Now fully-fledged adults, the recent graduates of the class of 2023 have made the seamless transition from their campuses to the “real world”. Free from the shackles of a structured education system, they’re finally able to pursue the paths they’ve set for themselves—all with no ambiguity whatsoever as to what their futures hold.
Okay, probably not. But it always feels like everyone’s got their stuff together except for you, right?
Whether or not that’s entirely the case, what college students have got planned for the next phases of their lives can seriously vary.
To explore this further, we took a look at the responses to the question “I have a 5-year plan” from the 2022 Marriage Pact surveys at Princeton, UFL, NYU, and UCLA. Responses lie on a scale from 1 to 7, where 7 indicates a clear sense of their life’s direction, and 1 represents no direction at all.
Average responses to this question were relatively consistent across schools, falling right in the middle of the scale.
What kind of people even have a 5-year plan? For starters, the more a student considers their next few years to be set in stone, the more likely they are to:
Consider themselves to be an adult,
Think that their reputation is important to them
Keep some friends at their school because they will be useful to them
Find extreme ambition attractive, even if it interferes with family and friends
Conversely, the less sure of their future a student is, the more likely they are to say:
It's okay that their partner does softer and harder drugs
Stability is just a synonym for boring
They would go on a spontaneous trip, even if that meant putting off their responsibilities
Of course, a student’s confidence in their future career path—and that path in and of itself—depends heavily on their field of study. When we broke things down by major, we found that students in the biological sciences—including neuroscience, physiology, and molecular biology—indicated more rigorous future planning. It’s not too surprising that these majors top the charts, given their higher concentrations of pre-med students. Since jobs in medicine often come with several more years of school after students get their undergrad degree, it tracks that their next few years are spoken for.
On the other hand, fields like engineering, English, or journalism don’t necessarily require further schooling after a bachelor’s degree—so perhaps the days and months after graduation may be a little less clearly laid out for these students.
Seniors tended to have relatively higher averages than their peers (the second highest at NYU and the highest everywhere else.) If your confidence in what’s coming next flounders throughout your college career, you aren’t alone.
That isn’t to say that every senior has got it all figured out. More on this later.
The more conservative students on each campus are more confident in their plans for the next few years as compared to peers of other political affiliations.

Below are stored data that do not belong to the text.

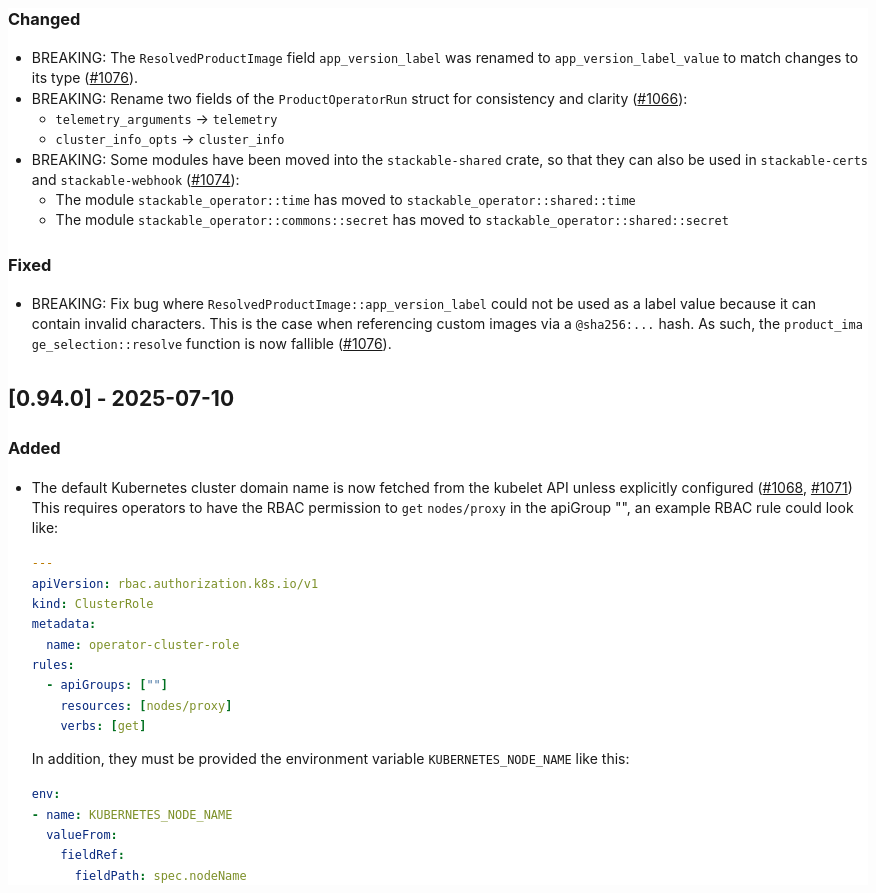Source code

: ### Changed

- BREAKING: The `ResolvedProductImage` field `app_version_label` was renamed to `app_version_label_value` to match changes to its type ([#1076]).
- BREAKING: Rename two fields of the `ProductOperatorRun` struct for consistency and clarity ([#1066]):
  - `telemetry_arguments` -> `telemetry`
  - `cluster_info_opts` -> `cluster_info`
- BREAKING: Some modules have been moved into the `stackable-shared` crate, so that they can also be
  used in `stackable-certs` and `stackable-webhook` ([#1074]):
  - The module `stackable_operator::time` has moved to `stackable_operator::shared::time`
  - The module `stackable_operator::commons::secret` has moved to `stackable_operator::shared::secret`

### Fixed

- BREAKING: Fix bug where `ResolvedProductImage::app_version_label` could not be used as a label value because it can contain invalid characters.
  This is the case when referencing custom images via a `@sha256:...` hash. As such, the `product_image_selection::resolve` function is now fallible ([#1076]).

[#1066]: https://github.com/stackabletech/operator-rs/pull/1066
[#1074]: https://github.com/stackabletech/operator-rs/pull/1074
[#1076]: https://github.com/stackabletech/operator-rs/pull/1076
[#1078]: https://github.com/stackabletech/operator-rs/pull/1078

## [0.94.0] - 2025-07-10

### Added

- The default Kubernetes cluster domain name is now fetched from the kubelet API unless explicitly configured ([#1068], [#1071])
  This requires operators to have the RBAC permission to `get` `nodes/proxy` in the apiGroup "", an example RBAC rule could look like:

  ```yaml
  ---
  apiVersion: rbac.authorization.k8s.io/v1
  kind: ClusterRole
  metadata:
    name: operator-cluster-role
  rules:
    - apiGroups: [""]
      resources: [nodes/proxy]
      verbs: [get]
  ```

  In addition, they must be provided the environment variable `KUBERNETES_NODE_NAME` like this:

  ```yaml
  env:
  - name: KUBERNETES_NODE_NAME
    valueFrom:
      fieldRef:
        fieldPath: spec.nodeName
  ```


[#1096]: https://github.com/stackabletech/operator-rs/pull/1096
[#1098]: https://github.com/stackabletech/operator-rs/pull/1098
[#1099]: https://github.com/stackabletech/operator-rs/pull/1099
[#1101]: https://github.com/stackabletech/operator-rs/pull/1101
[#1091]: https://github.com/stackabletech/operator-rs/pull/1091
[#1094]: https://github.com/stackabletech/operator-rs/pull/1094
[#1095]: https://github.com/stackabletech/operator-rs/pull/1095
[#1085]: https://github.com/stackabletech/operator-rs/pull/1085
[#1087]: https://github.com/stackabletech/operator-rs/pull/1087
[#1090]: https://github.com/stackabletech/operator-rs/pull/1090
[#1083]: https://github.com/stackabletech/operator-rs/pull/1083
[#1082]: https://github.com/stackabletech/operator-rs/pull/1082
[#1049]: https://github.com/stackabletech/operator-rs/pull/1049
[#1054]: https://github.com/stackabletech/operator-rs/pull/1054
[#1058]: https://github.com/stackabletech/operator-rs/pull/1058
[#1060]: https://github.com/stackabletech/operator-rs/pull/1060
[#1064]: https://github.com/stackabletech/operator-rs/pull/1064
[#1068]: https://github.com/stackabletech/operator-rs/pull/1068
[#1069]: https://github.com/stackabletech/operator-rs/pull/1069
[#1071]: https://github.com/stackabletech/operator-rs/pull/1071
[#986]: https://github.com/stackabletech/operator-rs/pull/986
[#1023]: https://github.com/stackabletech/operator-rs/pull/1023
[#1024]: https://github.com/stackabletech/operator-rs/pull/1024
[#968]: https://github.com/stackabletech/operator-rs/pull/968
[#1025]: https://github.com/stackabletech/operator-rs/pull/1025
[#1029]: https://github.com/stackabletech/operator-rs/pull/1029
[#1037]: https://github.com/stackabletech/operator-rs/pull/1037
[#1040]: https://github.com/stackabletech/operator-rs/pull/1040
[#1009]: https://github.com/stackabletech/operator-rs/pull/1009
[#1010]: https://github.com/stackabletech/operator-rs/pull/1010
[#1012]: https://github.com/stackabletech/operator-rs/pull/1012
[#1007]: https://github.com/stackabletech/operator-rs/pull/1007
[#1001]: https://github.com/stackabletech/operator-rs/pull/1001
[#1000]: https://github.com/stackabletech/operator-rs/pull/1000
[#998]: https://github.com/stackabletech/operator-rs/pull/998
[#977]: https://github.com/stackabletech/operator-rs/pull/977
[#950]: https://github.com/stackabletech/operator-rs/pull/950
[#989]: https://github.com/stackabletech/operator-rs/pull/989
[#992]: https://github.com/stackabletech/operator-rs/pull/992
[#993]: https://github.com/stackabletech/operator-rs/pull/993
[#988]: https://github.com/stackabletech/operator-rs/pull/988
[#982]: https://github.com/stackabletech/operator-rs/pull/982
[#983]: https://github.com/stackabletech/operator-rs/pull/983
[#980]: https://github.com/stackabletech/operator-rs/pull/980
[#976]: https://github.com/stackabletech/operator-rs/pull/976
[#972]: https://github.com/stackabletech/operator-rs/pull/972
[#963]: https://github.com/stackabletech/operator-rs/pull/963
[#959]: https://github.com/stackabletech/operator-rs/pull/959
[#943]: https://github.com/stackabletech/operator-rs/pull/943
[#945]: https://github.com/stackabletech/operator-rs/pull/945
[#946]: https://github.com/stackabletech/operator-rs/pull/946
[#947]: https://github.com/stackabletech/operator-rs/pull/947
[#931]: https://github.com/stackabletech/operator-rs/pull/931
[#938]: https://github.com/stackabletech/operator-rs/pull/938
[#939]: https://github.com/stackabletech/operator-rs/pull/939
[#907]: https://github.com/stackabletech/operator-rs/pull/907
[#915]: https://github.com/stackabletech/operator-rs/pull/915
[#917]: https://github.com/stackabletech/operator-rs/pull/917
[RUSTSEC-2024-0399]: https://rustsec.org/advisories/RUSTSEC-2024-0399
[#909]: https://github.com/stackabletech/operator-rs/pull/909
[#910]: https://github.com/stackabletech/operator-rs/pull/910
[#903]: https://github.com/stackabletech/operator-rs/pull/903
[#895]: https://github.com/stackabletech/operator-rs/pull/895
[#896]: https://github.com/stackabletech/operator-rs/pull/896
[#897]: https://github.com/stackabletech/operator-rs/pull/897
[#883]: https://github.com/stackabletech/operator-rs/pull/883
[#885]: https://github.com/stackabletech/operator-rs/pull/885
[#888]: https://github.com/stackabletech/operator-rs/pull/888
[#893]: https://github.com/stackabletech/operator-rs/pull/893
[#880]: https://github.com/stackabletech/operator-rs/pull/880
[#879]: https://github.com/stackabletech/operator-rs/pull/879
[#871]: https://github.com/stackabletech/operator-rs/pull/871
[#874]: https://github.com/stackabletech/operator-rs/pull/874
[#863]: https://github.com/stackabletech/operator-rs/pull/863
[#846]: https://github.com/stackabletech/operator-rs/pull/846
[#851]: https://github.com/stackabletech/operator-rs/pull/851
[#853]: https://github.com/stackabletech/operator-rs/pull/853
[#855]: https://github.com/stackabletech/operator-rs/pull/855
[#858]: https://github.com/stackabletech/operator-rs/pull/858
[#862]: https://github.com/stackabletech/operator-rs/pull/862
[#867]: https://github.com/stackabletech/operator-rs/pull/867
[#838]: https://github.com/stackabletech/operator-rs/pull/838
[#840]: https://github.com/stackabletech/operator-rs/pull/840
[#841]: https://github.com/stackabletech/operator-rs/pull/841
[#843]: https://github.com/stackabletech/operator-rs/pull/843
[#833]: https://github.com/stackabletech/operator-rs/pull/833
[#835]: https://github.com/stackabletech/operator-rs/pull/835
[#836]: https://github.com/stackabletech/operator-rs/pull/836
[#821]: https://github.com/stackabletech/operator-rs/pull/821
[#827]: https://github.com/stackabletech/operator-rs/pull/827
[#814]: https://github.com/stackabletech/operator-rs/pull/814
[#804]: https://github.com/stackabletech/operator-rs/pull/804
[#811]: https://github.com/stackabletech/operator-rs/pull/811
[#812]: https://github.com/stackabletech/operator-rs/pull/812
[#817]: https://github.com/stackabletech/operator-rs/pull/817
[#818]: https://github.com/stackabletech/operator-rs/pull/818
[#819]: https://github.com/stackabletech/operator-rs/pull/819
[#822]: https://github.com/stackabletech/operator-rs/pull/822
[#802]: https://github.com/stackabletech/operator-rs/pull/802
[#808]: https://github.com/stackabletech/operator-rs/pull/808
[#805]: https://github.com/stackabletech/operator-rs/pull/805
[#798]: https://github.com/stackabletech/operator-rs/pull/798
[#799]: https://github.com/stackabletech/operator-rs/pull/799
[#773]: https://github.com/stackabletech/operator-rs/pull/773
[#789]: https://github.com/stackabletech/operator-rs/pull/789
[#791]: https://github.com/stackabletech/operator-rs/pull/791
[#772]: https://github.com/stackabletech/operator-rs/pull/772
[#782]: https://github.com/stackabletech/operator-rs/pull/782
[#761]: https://github.com/stackabletech/operator-rs/pull/761
[#762]: https://github.com/stackabletech/operator-rs/pull/762
[#769]: https://github.com/stackabletech/operator-rs/pull/769
[#752]: https://github.com/stackabletech/operator-rs/pull/752
[#757]: https://github.com/stackabletech/operator-rs/pull/757
[#759]: https://github.com/stackabletech/operator-rs/pull/759
[#730]: https://github.com/stackabletech/operator-rs/pull/730
[#749]: https://github.com/stackabletech/operator-rs/pull/749
[#734]: https://github.com/stackabletech/operator-rs/pull/734
[#753]: https://github.com/stackabletech/operator-rs/pull/753
[#754]: https://github.com/stackabletech/operator-rs/pull/754
[#735]: https://github.com/stackabletech/operator-rs/pull/735
[#731]: https://github.com/stackabletech/operator-rs/pull/731
[#723]: https://github.com/stackabletech/operator-rs/pull/723
[#724]: https://github.com/stackabletech/operator-rs/pull/724
[#725]: https://github.com/stackabletech/operator-rs/pull/725
[#728]: https://github.com/stackabletech/operator-rs/pull/728
[#717]: https://github.com/stackabletech/operator-rs/pull/717
[#720]: https://github.com/stackabletech/operator-rs/pull/720
[#719]: https://github.com/stackabletech/operator-rs/pull/719
[#721]: https://github.com/stackabletech/operator-rs/pull/721
[#711]: https://github.com/stackabletech/operator-rs/pull/711
[#714]: https://github.com/stackabletech/operator-rs/pull/714
[#715]: https://github.com/stackabletech/operator-rs/pull/715
[#708]: https://github.com/stackabletech/operator-rs/pull/708
[#705]: https://github.com/stackabletech/operator-rs/pull/705
[#684]: https://github.com/stackabletech/operator-rs/pull/684
[#652]: https://github.com/stackabletech/operator-rs/pull/652
[#697]: https://github.com/stackabletech/operator-rs/pull/697
[#680]: https://github.com/stackabletech/operator-rs/pull/680
[#690]: https://github.com/stackabletech/operator-rs/pull/690
[#689]: https://github.com/stackabletech/operator-rs/pull/689
[#687]: https://github.com/stackabletech/operator-rs/pull/687
[#685]: https://github.com/stackabletech/operator-rs/pull/685
[#677]: https://github.com/stackabletech/operator-rs/pull/677
[#681]: https://github.com/stackabletech/operator-rs/pull/681
[#682]: https://github.com/stackabletech/operator-rs/pull/682
[#670]: https://github.com/stackabletech/operator-rs/pull/670
[#671]: https://github.com/stackabletech/operator-rs/pull/671
[#672]: https://github.com/stackabletech/operator-rs/pull/672
[#674]: https://github.com/stackabletech/operator-rs/pull/674
[#675]: https://github.com/stackabletech/operator-rs/pull/675
[#668]: https://github.com/stackabletech/operator-rs/pull/668
[#657]: https://github.com/stackabletech/operator-rs/pull/657
[#665]: https://github.com/stackabletech/operator-rs/pull/665
[#661]: https://github.com/stackabletech/operator-rs/pull/661
[#659]: https://github.com/stackabletech/operator-rs/pull/659
[#653]: https://github.com/stackabletech/operator-rs/pull/653
[#647]: https://github.com/stackabletech/operator-rs/pull/647
[#644]: https://github.com/stackabletech/operator-rs/pull/644
[#645]: https://github.com/stackabletech/operator-rs/pull/645
[#648]: https://github.com/stackabletech/operator-rs/pull/648
[#641]: https://github.com/stackabletech/operator-rs/pull/641
[#634]: https://github.com/stackabletech/operator-rs/pull/634
[#635]: https://github.com/stackabletech/operator-rs/pull/635
[#636]: https://github.com/stackabletech/operator-rs/pull/636
[#637]: https://github.com/stackabletech/operator-rs/pull/637
[#638]: https://github.com/stackabletech/operator-rs/pull/638
[#639]: https://github.com/stackabletech/operator-rs/pull/639
[#632]: https://github.com/stackabletech/operator-rs/pull/632
[#633]: https://github.com/stackabletech/operator-rs/pull/633
[#629]: https://github.com/stackabletech/operator-rs/pull/629
[#619]: https://github.com/stackabletech/operator-rs/pull/619
[#625]: https://github.com/stackabletech/operator-rs/pull/625
[#621]: https://github.com/stackabletech/operator-rs/pull/621
[#610]: https://github.com/stackabletech/operator-rs/pull/610
[#616]: https://github.com/stackabletech/operator-rs/pull/616
[#611]: https://github.com/stackabletech/operator-rs/pull/611
[#605]: https://github.com/stackabletech/operator-rs/pull/605
[#597]: https://github.com/stackabletech/operator-rs/pull/597
[#598]: https://github.com/stackabletech/operator-rs/pull/598
[#601]: https://github.com/stackabletech/operator-rs/pull/601
[#602]: https://github.com/stackabletech/operator-rs/pull/602
[#589]: https://github.com/stackabletech/operator-rs/pull/589
[#583]: https://github.com/stackabletech/operator-rs/pull/583
[#581]: https://github.com/stackabletech/operator-rs/pull/581
[#579]: https://github.com/stackabletech/operator-rs/pull/579
[#577]: https://github.com/stackabletech/operator-rs/pull/577
[#571]: https://github.com/stackabletech/operator-rs/pull/571
[#572]: https://github.com/stackabletech/operator-rs/pull/572
[#573]: https://github.com/stackabletech/operator-rs/pull/573
[#565]: https://github.com/stackabletech/operator-rs/pull/565
[#568]: https://github.com/stackabletech/operator-rs/pull/568
[#557]: https://github.com/stackabletech/operator-rs/pull/557
[#560]: https://github.com/stackabletech/operator-rs/pull/560
[#556]: https://github.com/stackabletech/operator-rs/pull/556
[#553]: https://github.com/stackabletech/operator-rs/pull/553
[#539]: https://github.com/stackabletech/operator-rs/pull/539
[#549]: https://github.com/stackabletech/operator-rs/pull/549
[#550]: https://github.com/stackabletech/operator-rs/pull/550
[#544]: https://github.com/stackabletech/operator-rs/pull/544
[#546]: https://github.com/stackabletech/operator-rs/pull/546
[#540]: https://github.com/stackabletech/operator-rs/pull/540
[#535]: https://github.com/stackabletech/operator-rs/pull/535
[#536]: https://github.com/stackabletech/operator-rs/pull/536
[#526]: https://github.com/stackabletech/operator-rs/pull/526
[#533]: https://github.com/stackabletech/operator-rs/pull/533
[#552]: https://github.com/stackabletech/operator-rs/pull/522
[#520]: https://github.com/stackabletech/operator-rs/pull/520
[#517]: https://github.com/stackabletech/operator-rs/pull/517
[#514]: https://github.com/stackabletech/operator-rs/pull/514
[#507]: https://github.com/stackabletech/operator-rs/pull/507
[#476]: https://github.com/stackabletech/operator-rs/pull/476
[#492]: https://github.com/stackabletech/operator-rs/pull/492
[#501]: https://github.com/stackabletech/operator-rs/pull/501
[#502]: https://github.com/stackabletech/operator-rs/pull/502
[#503]: https://github.com/stackabletech/operator-rs/pull/503
[#496]: https://github.com/stackabletech/operator-rs/pull/496
[#499]: https://github.com/stackabletech/operator-rs/pull/499
[#445]: https://github.com/stackabletech/operator-rs/pull/445
[#490]: https://github.com/stackabletech/operator-rs/pull/490
[#485]: https://github.com/stackabletech/operator-rs/pull/485
[#474]: https://github.com/stackabletech/operator-rs/pull/474
[#469]: https://github.com/stackabletech/operator-rs/pull/469
[#450]: https://github.com/stackabletech/operator-rs/pull/450
[#452]: https://github.com/stackabletech/operator-rs/pull/452
[#436]: https://github.com/stackabletech/operator-rs/pull/436
[#451]: https://github.com/stackabletech/operator-rs/pull/451
[#432]: https://github.com/stackabletech/operator-rs/pull/432
[#440]: https://github.com/stackabletech/operator-rs/pull/440
[#447]: https://github.com/stackabletech/operator-rs/pull/447
[kube-#945]: https://github.com/kube-rs/kube-rs/pull/945
[#408]: https://github.com/stackabletech/operator-rs/pull/408
[#412]: https://github.com/stackabletech/operator-rs/pull/412
[#430]: https://github.com/stackabletech/operator-rs/pull/430
[#407]: https://github.com/stackabletech/operator-rs/pull/407
[#398]: https://github.com/stackabletech/operator-rs/pull/398
[#405]: https://github.com/stackabletech/operator-rs/pull/405
[#396]: https://github.com/stackabletech/operator-rs/pull/396
[#397]: https://github.com/stackabletech/operator-rs/pull/397
[#400]: https://github.com/stackabletech/operator-rs/pull/400
[#401]: https://github.com/stackabletech/operator-rs/pull/401
[#402]: https://github.com/stackabletech/operator-rs/pull/402
[secret-#125]: https://github.com/stackabletech/secret-operator/pull/125
[#390]: https://github.com/stackabletech/operator-rs/issues/390
[#392]: https://github.com/stackabletech/operator-rs/pull/392
[#368]: https://github.com/stackabletech/operator-rs/pull/368
[#377]: https://github.com/stackabletech/operator-rs/issues/377
[#387]: https://github.com/stackabletech/operator-rs/pull/387
[#372]: https://github.com/stackabletech/operator-rs/pull/372
[#373]: https://github.com/stackabletech/operator-rs/pull/373
[#360]: https://github.com/stackabletech/operator-rs/pull/360
[#366]: https://github.com/stackabletech/operator-rs/pull/366
[#369]: https://github.com/stackabletech/operator-rs/pull/369
[#370]: https://github.com/stackabletech/operator-rs/pull/370
[#348]: https://github.com/stackabletech/operator-rs/pull/348
[#357]: https://github.com/stackabletech/operator-rs/pull/357
[#346]: https://github.com/stackabletech/operator-rs/pull/346
[#337]: https://github.com/stackabletech/operator-rs/pull/337
[#342]: https://github.com/stackabletech/operator-rs/pull/342
[#344]: https://github.com/stackabletech/operator-rs/pull/344
[#330]: https://github.com/stackabletech/operator-rs/pull/330
[#331]: https://github.com/stackabletech/operator-rs/pull/331
[#332]: https://github.com/stackabletech/operator-rs/pull/332
[#333]: https://github.com/stackabletech/operator-rs/pull/333
[#326]: https://github.com/stackabletech/operator-rs/pull/326
[#327]: https://github.com/stackabletech/operator-rs/pull/327
[#310]: https://github.com/stackabletech/operator-rs/pull/310
[#319]: https://github.com/stackabletech/operator-rs/pull/319
[#320]: https://github.com/stackabletech/operator-rs/pull/320
[#322]: https://github.com/stackabletech/operator-rs/pull/322
[#303]: https://github.com/stackabletech/operator-rs/pull/303
[#305]: https://github.com/stackabletech/operator-rs/pull/305
[#307]: https://github.com/stackabletech/operator-rs/pull/307
[#300]: https://github.com/stackabletech/operator-rs/pull/300
[#289]: https://github.com/stackabletech/operator-rs/pull/289
[#291]: https://github.com/stackabletech/operator-rs/pull/291
[#293]: https://github.com/stackabletech/operator-rs/pull/293
[#282]: https://github.com/stackabletech/operator-rs/pull/282
[#283]: https://github.com/stackabletech/operator-rs/pull/283
[#277]: https://github.com/stackabletech/operator-rs/pull/277
[#279]: https://github.com/stackabletech/operator-rs/pull/279
[#259]: https://github.com/stackabletech/operator-rs/pull/259
[#261]: https://github.com/stackabletech/operator-rs/pull/261
[#262]: https://github.com/stackabletech/operator-rs/pull/262
[#263]: https://github.com/stackabletech/operator-rs/pull/263
[#267]: https://github.com/stackabletech/operator-rs/pull/267
[#269]: https://github.com/stackabletech/operator-rs/pull/269
[#270]: https://github.com/stackabletech/operator-rs/pull/270
[#272]: https://github.com/stackabletech/operator-rs/pull/272
[#273]: https://github.com/stackabletech/operator-rs/pull/273
[#255]: https://github.com/stackabletech/operator-rs/pull/255
[#253]: https://github.com/stackabletech/operator-rs/pull/253
[#184]: https://github.com/stackabletech/operator-rs/pull/184
[#222]: https://github.com/stackabletech/operator-rs/pull/222
[#226]: https://github.com/stackabletech/operator-rs/pull/226
[#225]: https://github.com/stackabletech/operator-rs/pull/225
[#228]: https://github.com/stackabletech/operator-rs/pull/228
[#236]: https://github.com/stackabletech/operator-rs/pull/236
[#247]: https://github.com/stackabletech/operator-rs/pull/247
[#217]: https://github.com/stackabletech/operator-rs/pull/217
[#186]: https://github.com/stackabletech/operator-rs/pull/186
[#215]: https://github.com/stackabletech/operator-rs/pull/215
[#211]: https://github.com/stackabletech/operator-rs/pull/211
[#210]: https://github.com/stackabletech/operator-rs/pull/210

At every school, men were the most likely of their peers to have clear future plans—though their differences with women were meager. Nonbinary students were the biggest outliers, though this may be influenced by their much smaller sample sizes at each school.
At all four schools, the differences between the average responses of students of each demographic were not particularly extreme (none of the averages cross 5 on our 1 to 7 scale).
Looking solely at the averages from each school, you could deduce that regardless of their identities and backgrounds, half of the students have got everything figured out and planned to a science, and everyone else is scrambling just to figure out what they want to do next week. But the reality is not as cut and dry.
This is the distribution of responses from all class years at each school. They’re varied, and from a data visualization perspective, pretty standard distributions.
This is the distribution of responses from just seniors at each school.
Sure, seniors have had more time than the rest of their peers to think about what the next few years of their lives are going to look like, but the responses are still quite varied and trend towards 1. Over half of the seniors at each school answered 4 or less, making it pretty clear that if you’re feeling a little lost post-graduation, it’s a good bet that a lot of your friends and classmates feel the same way.
The “real world” is scary, whether you think you’re ready for it or not. All the planning in the world might not accurately predict what actually happens after graduation. That’s not to say that you’re better off never making any goals for yourself once you’re handed your diploma—rather that it’s okay if you haven’t got everything figured out yet. No matter what it feels like, most of your peers haven’t, either.
Whether your next few years consist of grinding through medical school, chugging along in a new job, or just seeing what’s out there for you, no first step you take is the wrong one.